Poker Player Phil Ivey Loses $10.2 MILLION Court Decision Over Cheating In The Casino

Phil Ivey

Getty Image / Peter Larsen/WireImage

Phil Ivey is one of the greatest poker players in history. He’s won 10 gold bracelets at the World Series of Poker in Las Vegas and made 31 final tables. At 40-years-old, nobody really knows how much money Phil Ivey has made playing cards in his lifetime because he’s reported to make millions and millions in private cash games. He’s also an accomplished Baccarat player. Ivey has been nicknamed ‘The Tiger Woods of Poker’ and for good reason, all he does is win…Or, all he did was win.

For several years now, Phil Ivey has been embroiled in a lawsuit with a London-based casino. Five years ago, Phil Ivey and another player won roughly $10.2 million (£7.7 million) while playing punto banco at Crockfords Club, a high-stakes form of Baccarat. The casino, owned by Genting Casinos UK, never paid Ivey after it was discovered that Ivey and the other player were using something called an ‘edge sorting’ technique which gave them a competitive advantage over the house, thus allowing them to bet huge when they knew the big cards were coming out.

I’ll try and lay this out as clearly as possible because, frankly, I think both sides of this lawsuit had excellent cases to be made. The casino allowed Phil Ivey and playing partner Cheung Yin Sun to bring their own cards to the casino and use them while playing high stakes punto banco. Some of the patterns on those cards had identifying marks that high-caliber players could potentially spot and know when big cards were coming out. This gives extremely skilled players like Phil Ivey a competitive advantage over the casino.

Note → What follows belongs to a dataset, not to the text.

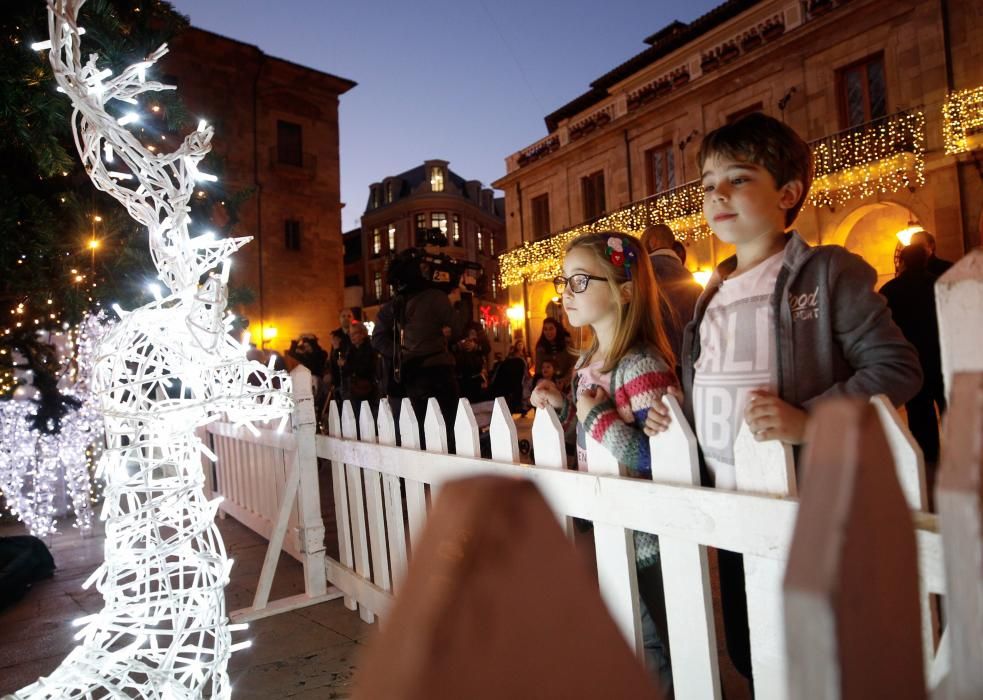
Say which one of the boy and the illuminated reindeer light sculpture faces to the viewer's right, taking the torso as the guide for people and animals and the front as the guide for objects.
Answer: the illuminated reindeer light sculpture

The casino argues that Phil Ivey was using nefarious tactics and he and his playing partner came into the casino to swindle them. They say he used the ‘edge sorting’ technique for a quick cash grab akin to cheating even though Ivey was using cards the casino allowed him to bring in.

From Ivey’s perspective, he knew that the cards he was using gave him an advantage but he was also abiding by the casino’s rules. They let him play with those cards. From the casino’s perspective, Ivey was cheating and they didn’t find out until they were $10.2 million in the hole.

Flash forward to this week, and the UK’s Supreme Court handed down their ruling: the casino could keep its $10.2 million because Ivey was cheating:

he five Supreme Court justices unanimously upheld the Court of Appeal’s decision on the case, with Lord Hughes saying it was essential that punto banco remained a game of pure chance with neither the casino nor the player being able to beat the randomness of the cards that were dealt.
He said: “What Mr Ivey did was to stage a carefully planned and executed sting.”
Speaking outside court, president and chief operating officer of Genting UK Paul Willcock said: “This has been a landmark case in how the courts approach cheating in the modern day.
“This entirely vindicates Genting’s decision not to pay Mr Ivey, a decision that was not taken lightly.” (via BBC)

This is a HUGE blow to Phil Ivey. He’s been battling this in court for 5 years. He’s also a man who makes his living in a casino playing cards. His reputation could potentially take a bruising now that the UK’s Supreme Court has ruled that he was cheating in a casino. Will this have any bearing on how Las Vegas casinos treat Phil Ivey? Macao casinos? It’s not like Phil Ivey was caught breaking the rules in poker, but….…I guess we’ll see in the coming years.